_DIRECTIONS FOR THIS TASK_
Among the entries below, count the lines containing the string "contra". Only the count is needed.

>>>>

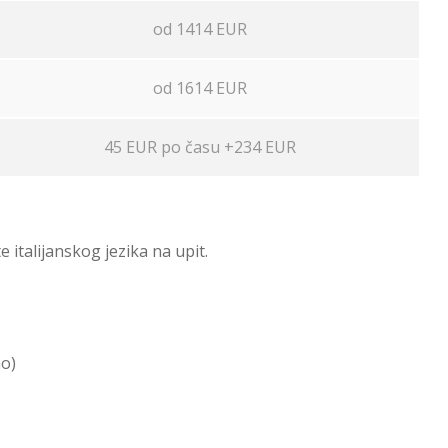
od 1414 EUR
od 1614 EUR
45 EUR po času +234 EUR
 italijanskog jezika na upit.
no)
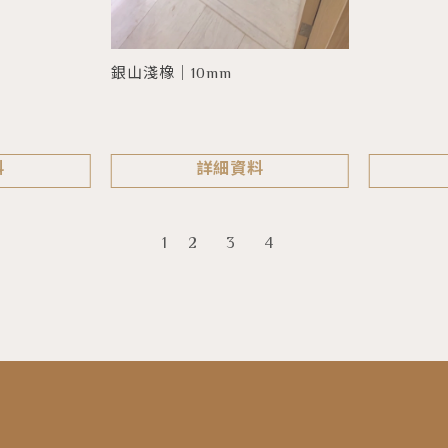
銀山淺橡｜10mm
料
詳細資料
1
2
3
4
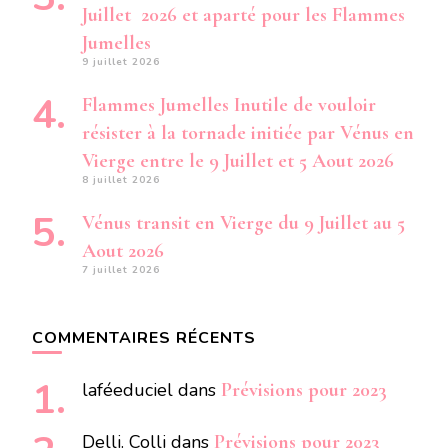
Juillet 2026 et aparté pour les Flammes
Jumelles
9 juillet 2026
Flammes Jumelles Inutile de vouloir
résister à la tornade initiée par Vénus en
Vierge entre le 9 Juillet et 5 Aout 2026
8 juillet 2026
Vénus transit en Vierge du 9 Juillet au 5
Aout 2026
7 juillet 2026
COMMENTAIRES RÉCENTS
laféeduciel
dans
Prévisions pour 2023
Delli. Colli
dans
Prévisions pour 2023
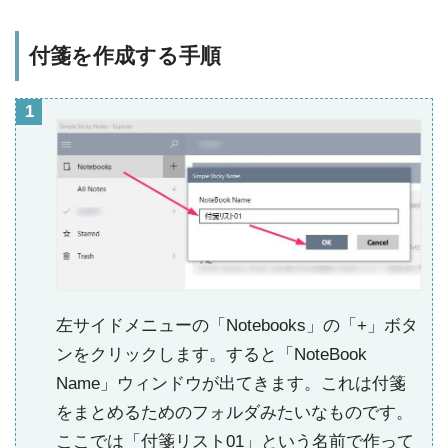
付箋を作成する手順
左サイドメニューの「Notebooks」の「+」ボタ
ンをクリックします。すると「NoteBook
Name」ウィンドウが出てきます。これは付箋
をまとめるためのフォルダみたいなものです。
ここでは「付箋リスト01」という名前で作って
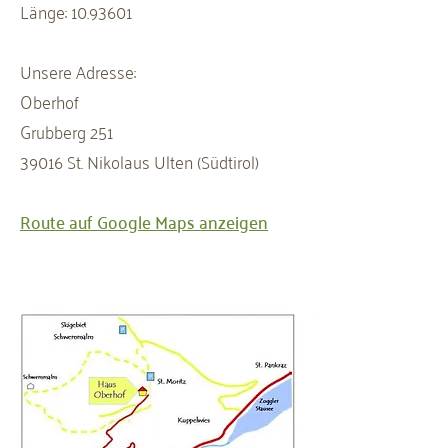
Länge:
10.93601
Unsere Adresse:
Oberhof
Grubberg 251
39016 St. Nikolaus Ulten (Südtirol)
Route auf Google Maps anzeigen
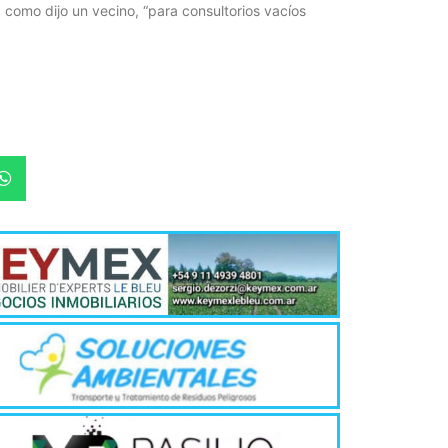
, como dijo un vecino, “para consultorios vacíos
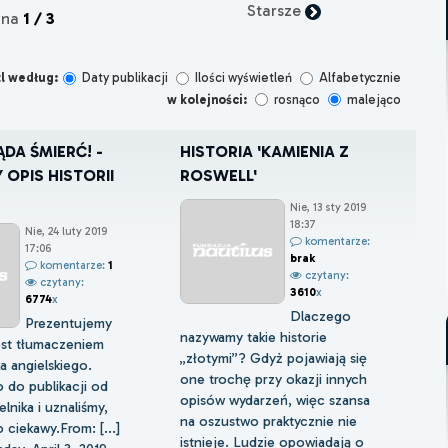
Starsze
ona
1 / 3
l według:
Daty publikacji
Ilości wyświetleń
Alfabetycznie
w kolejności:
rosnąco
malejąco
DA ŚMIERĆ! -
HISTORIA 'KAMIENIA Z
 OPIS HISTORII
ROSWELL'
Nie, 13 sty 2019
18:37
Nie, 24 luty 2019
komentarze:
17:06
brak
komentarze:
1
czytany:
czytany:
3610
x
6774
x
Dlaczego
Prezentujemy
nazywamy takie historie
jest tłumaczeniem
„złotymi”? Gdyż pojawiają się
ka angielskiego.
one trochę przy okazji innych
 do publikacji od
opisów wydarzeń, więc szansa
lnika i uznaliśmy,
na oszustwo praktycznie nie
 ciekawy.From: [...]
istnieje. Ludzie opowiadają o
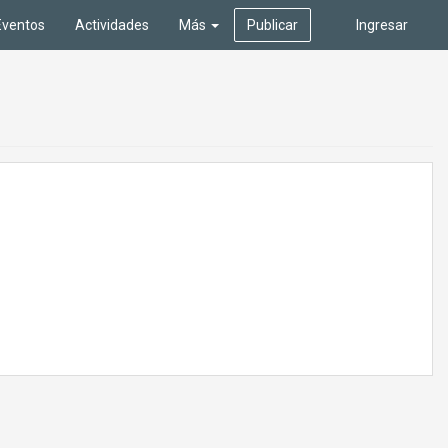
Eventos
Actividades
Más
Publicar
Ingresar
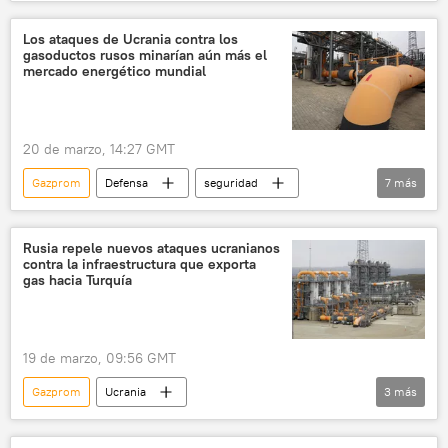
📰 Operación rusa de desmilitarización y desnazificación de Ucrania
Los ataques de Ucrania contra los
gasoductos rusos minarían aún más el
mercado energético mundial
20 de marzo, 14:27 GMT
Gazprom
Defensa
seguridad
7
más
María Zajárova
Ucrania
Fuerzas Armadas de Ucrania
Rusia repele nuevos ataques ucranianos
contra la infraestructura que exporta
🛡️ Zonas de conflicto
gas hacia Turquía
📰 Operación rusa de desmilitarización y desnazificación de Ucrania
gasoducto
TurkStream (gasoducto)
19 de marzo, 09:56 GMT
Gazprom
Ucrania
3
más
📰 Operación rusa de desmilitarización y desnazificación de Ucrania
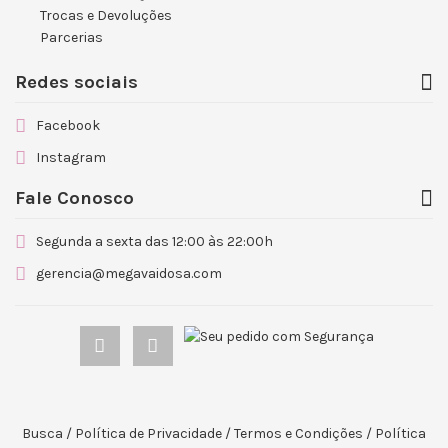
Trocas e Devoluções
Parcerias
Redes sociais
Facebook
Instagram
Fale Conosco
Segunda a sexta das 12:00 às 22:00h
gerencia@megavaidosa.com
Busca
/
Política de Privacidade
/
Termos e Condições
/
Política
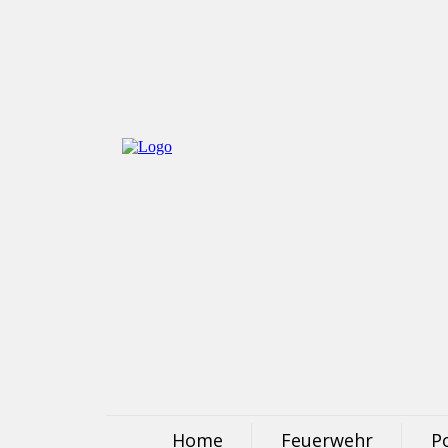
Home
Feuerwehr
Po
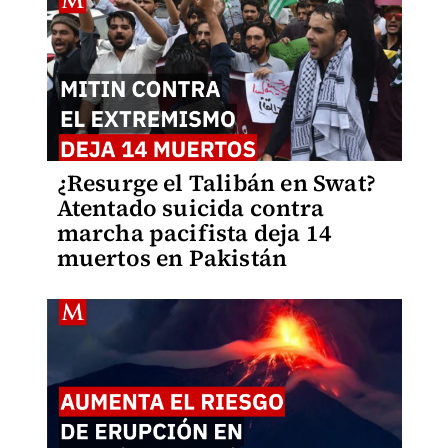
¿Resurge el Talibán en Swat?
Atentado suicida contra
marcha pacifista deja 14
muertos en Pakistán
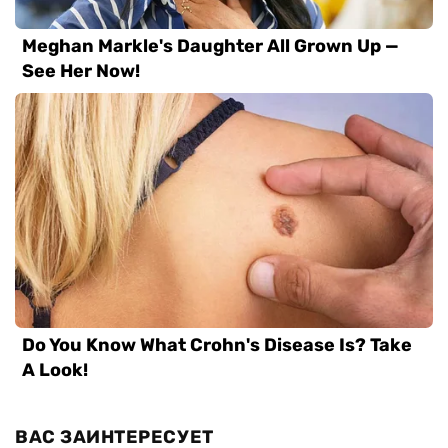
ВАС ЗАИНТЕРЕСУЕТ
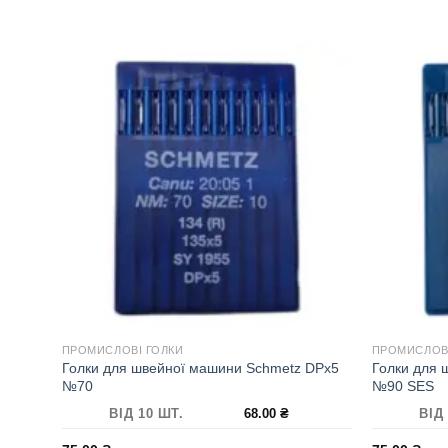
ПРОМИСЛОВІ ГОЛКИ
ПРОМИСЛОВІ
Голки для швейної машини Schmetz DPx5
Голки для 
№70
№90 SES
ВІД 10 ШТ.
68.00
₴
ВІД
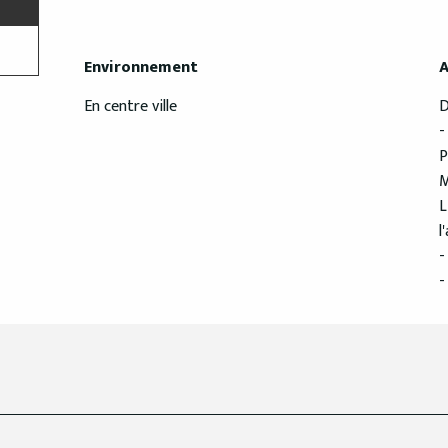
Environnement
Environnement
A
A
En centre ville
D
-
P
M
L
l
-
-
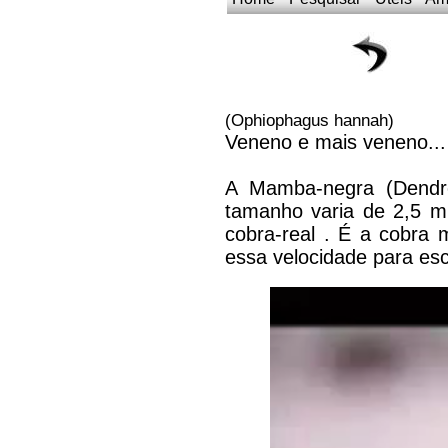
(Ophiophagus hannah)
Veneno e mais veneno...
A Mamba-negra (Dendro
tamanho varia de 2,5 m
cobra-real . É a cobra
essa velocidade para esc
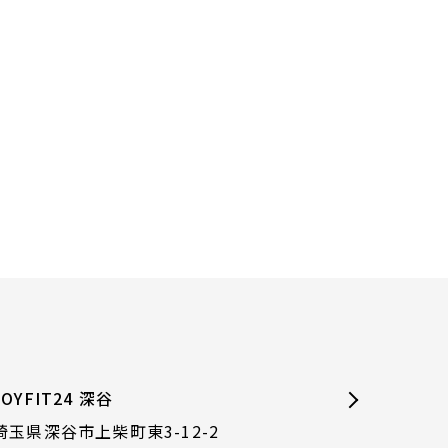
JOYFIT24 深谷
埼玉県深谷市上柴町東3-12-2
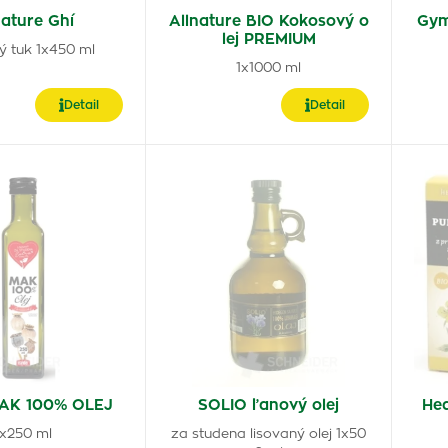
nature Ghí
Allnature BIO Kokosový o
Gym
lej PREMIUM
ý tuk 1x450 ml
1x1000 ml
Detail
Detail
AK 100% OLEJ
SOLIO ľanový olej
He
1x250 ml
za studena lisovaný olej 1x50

<<<<

_RESULT OF THE TASK_
3